The other semi-final was won by China’s Tang Qianting in 1.03.99.
A win for Atkinson would close her long career with a fourth 100 metres breaststroke World short course title to match those she won in 2014, 2016, and 2018. In her 2014 triumph, she matched the world record held by Lithuania’s Ruta Melilutyte – 1.02.36. Such an achievement would make people forget her disqualification in the 50m breaststroke for what was adjudged to be an illegal kick action after the turn.

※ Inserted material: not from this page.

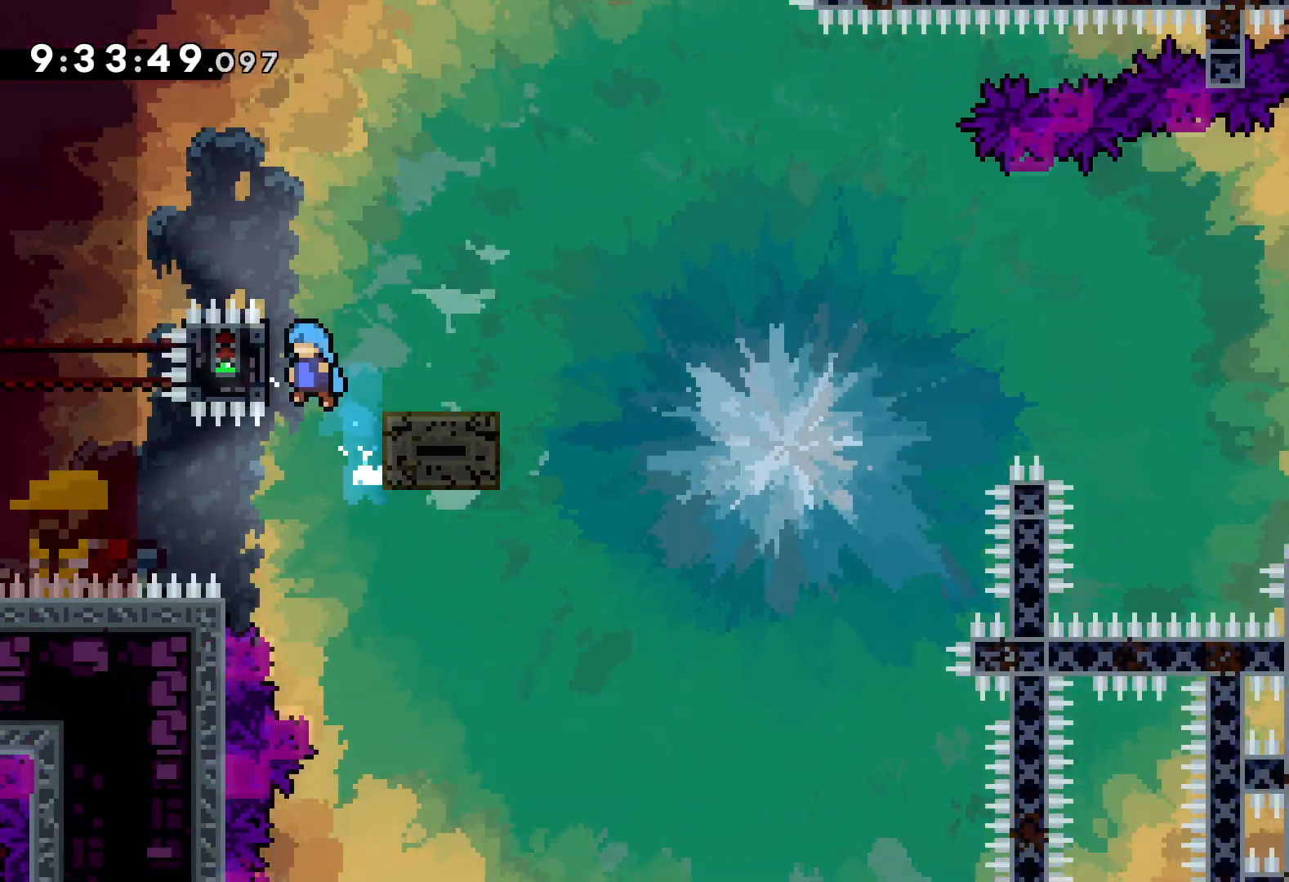
{"keys": ["grab", "jump"], "events": [[250, "jump", "up"], [350, "grab", "down"], [383, "jump", "down"], [400, "right", "up"]]}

Hansson won a bronze in that final, which was won by Israeli Anastasia Gorbenko with Italy’s Bendetta Pilato, both of whom Atkinson has beaten during this season’s International Swimming League (ISL). Her fastest 100 breaststroke in 2021 is a relay split of 1.03.53, which compares well with her 2018 title-winning time - 1.03.51.
American Lilly King, the 2016 Olympic champion in this discipline, has the fastest 2021 time but isn’t competing in Abu Dhabi.
One observer who won’t be surprised at Atkinson’s steady improvement is national coach Gillian Millwood. “It’s in her modus operandi to get better and better the closer the competitions are. She uses it like training. She gets better each time,” Millwood said in pre-meet comments about how the 2012 and 2016 Olympic finalist has timed her peak for the ISL and the World Short Course event.
NO EASY WIN
Even so, winning won’t be easy. Hansson and Ireland’s Mona McSharry, the second fastest qualifier for the final in Abu Dhabi, were sixth and eighth, respectively in the Olympic Games in Tokyo earlier this summer.
All the finalists will have to take due care as 14 breaststroke swimmers were ejected in the first round of the 50-metre event. According to the US website SWIMSWAM, “an alarming number of breaststrokers were disqualified during the opening preliminary session of the 2021 FINA World Short Course Championships in Abu Dhabi”.
Atkinson is scheduled to retire when she emerges from the pool after the final.
Zaneta Alvaranga, the other Jamaican female competing at the championships, placed ninth in her 50-metre butterfly heat and did not advance to the semi-finals. She will go again in the 50 freestyle tomorrow, which is the last day of the event.